= Kauno Miesto Diena =

Cultural event in Kaunas, Lithuania

Days of Kaunas City (Kauno miesto dienos) is an annual series of cultural events to celebrate the anniversary of Kaunas, Lithuania. The festival celebrates the expanded privileges of the city granted in 1463 by Grand Duke Casimir IV Jagiellon. The festival takes place over three days at the end of May, and involves folk art fairs, concerts and other performances from professionals as well as community groups.

== History ==
The festivities mark 20 May 1463, when Grand Duke Casimir IV Jagiellon renewed and expanded the privileges of the city. The oldest original privilege is kept in Saint Petersburg archives and its copy is kept in the Town Hall of Kaunas. The main events of the festival, including folk art fairs and concerts, take place in the streets and squares of the Old Town of Kaunas at the end of May. The festival includes professionals and community group performances.

The events take place over several days (three days in 2025), and have a budget of 500,000 Euros. The event provider is selected by tender each year.
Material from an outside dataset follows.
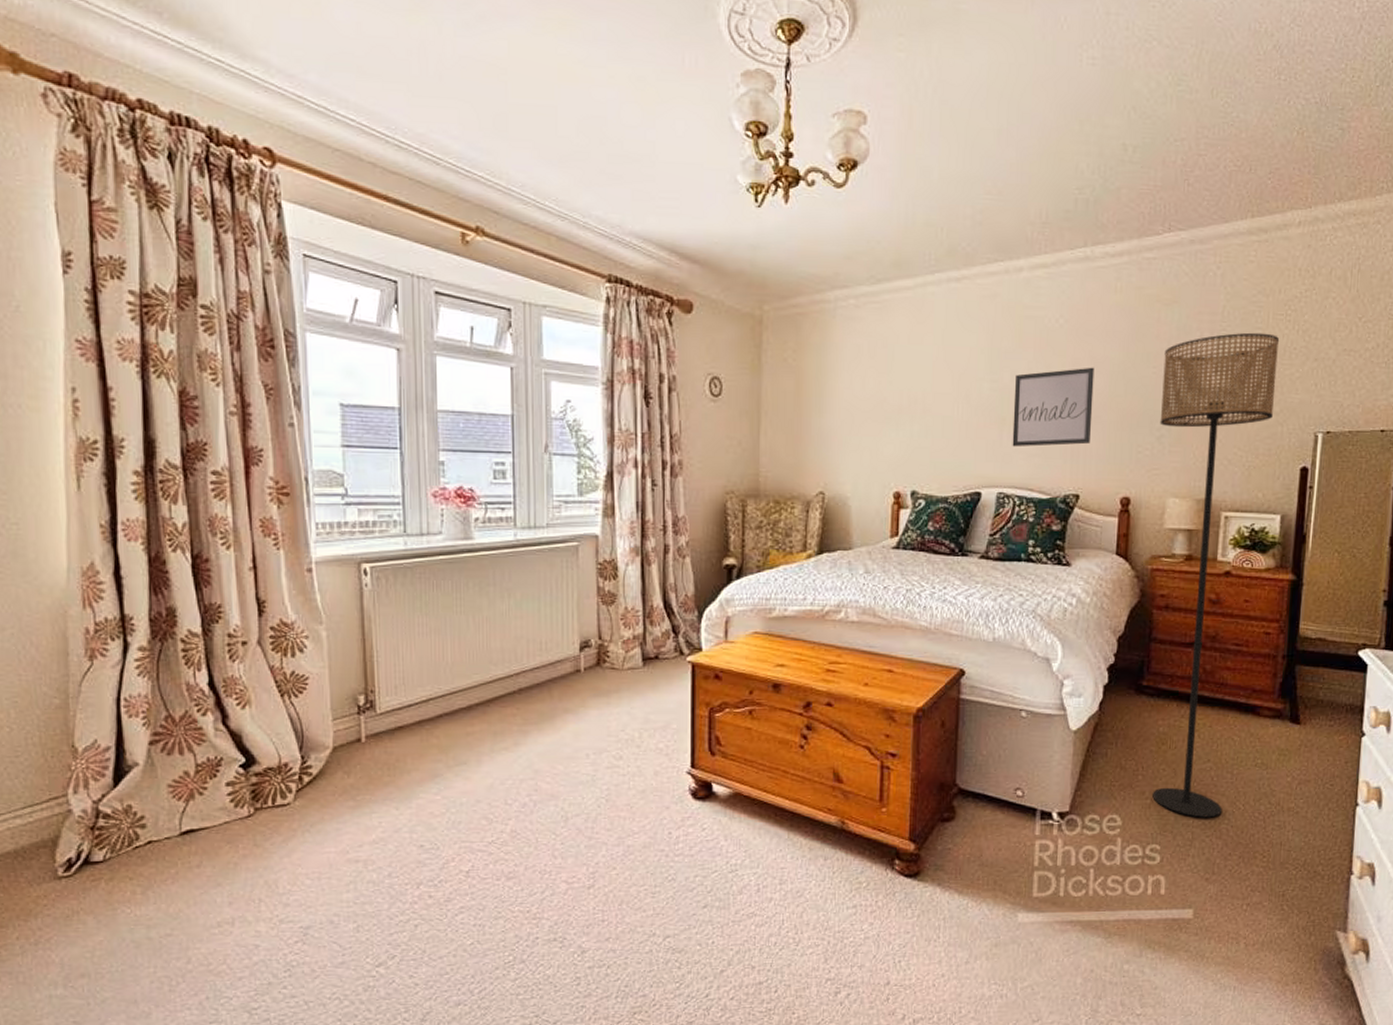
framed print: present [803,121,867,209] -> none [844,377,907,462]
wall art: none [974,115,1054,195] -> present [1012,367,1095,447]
In 2017–2019, that company was Medusa Concert, and the company selected in 2025, Lietuvis, had previously been responsible for the public Christmas tree display in Kaunas. A main event takes place at a stage set up in the middle of Kaunas Santaka Park Stadium. One of the events celebrates the river, and involves sailing on the Neris and Nemunas rivers, and mooring at certain places on the river banks to celebrate the culture.

The 2020 Days of Kaunas City festival was cancelled due to the restrictions necessary to control the COVID-19 pandemic.